Kivu Neoscona Orb-Web Spider
- Conservation status: Least Concern (SANBI Red List)

Scientific classification
- Kingdom: Animalia
- Phylum: Arthropoda
- Subphylum: Chelicerata
- Class: Arachnida
- Order: Araneae
- Infraorder: Araneomorphae
- Family: Araneidae
- Genus: Neoscona
- Species: N. kivuensis
- Binomial name: Neoscona kivuensis Grasshoff, 1986

= Neoscona kivuensis =

- Authority: Grasshoff, 1986
- Conservation status: LC

Species of spider

Neoscona kivuensis is a species of spider in the family Araneidae. It is commonly known as the Kivu Neoscona orb-web spider and is an endemic species to Africa.

==Etymology==
The species is named after the Kivu region in the Democratic Republic of the Congo, where it was first described.

==Distribution==
Neoscona kivuensis is known from the Democratic Republic of the Congo and South Africa.

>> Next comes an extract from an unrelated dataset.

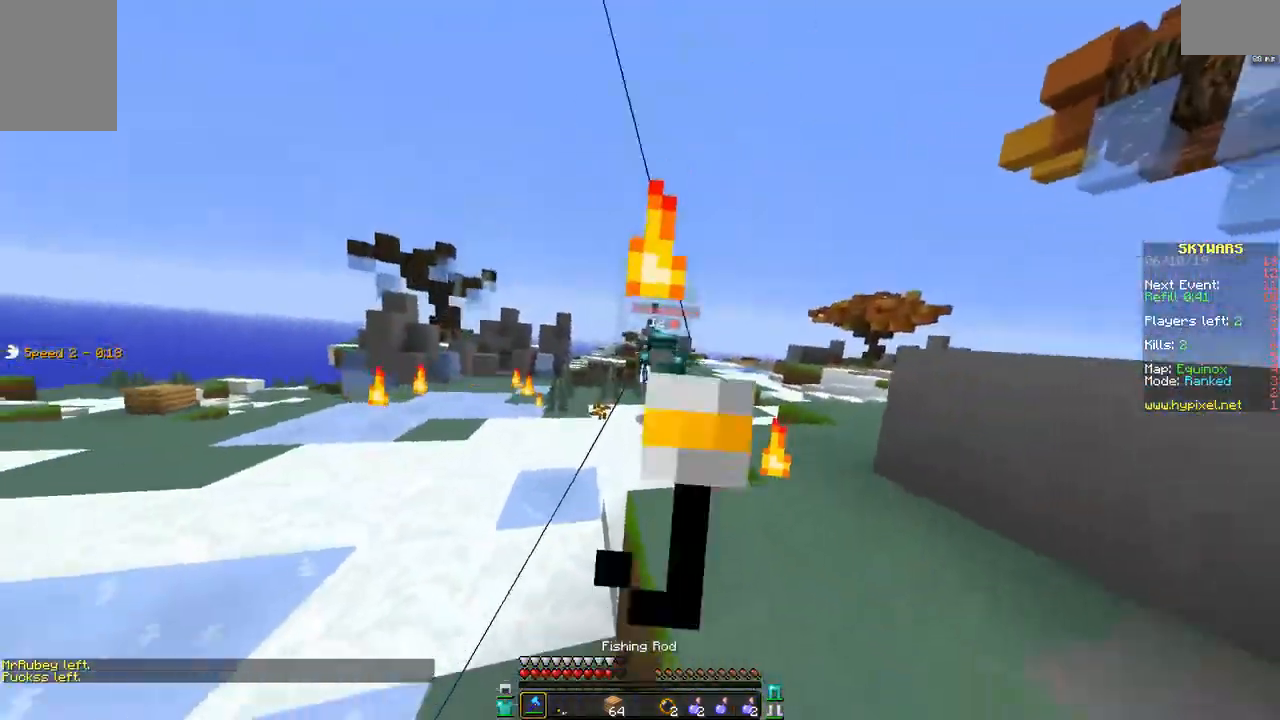
{"keys": ["d", "w"], "mouse": [], "events": [[50, "mouse_left", "down"], [100, "d", "up"], [100, "mouse_left", "up"], [200, "mouse_left", "down"], [300, "mouse_left", "up"], [400, "mouse_right", "down"], [450, "d", "down"], [450, "mouse_left", "down"], [450, "mouse_right", "up"], [500, "mouse_left", "up"]]}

In South Africa, the species has been recorded from three provinces: Gauteng (Irene), Northern Cape (Rooipoort Nature Reserve), and Western Cape (Karoo National Park).

==Habitat and ecology==
The species makes orb-webs at night and removes them early in the morning. It has been sampled from the Grassland and Nama Karoo biomes.

==Description==

Neoscona kivuensis is known from both sexes.

==Conservation==
Neoscona kivuensis is listed as Least Concern by the South African National Biodiversity Institute due to its wide geographical range. There are no known threats to the species. The species is protected in Rooipoort Nature Reserve and Karoo National Park.

==Taxonomy==
The species was described by Grasshoff in 1986 from the Democratic Republic of the Congo.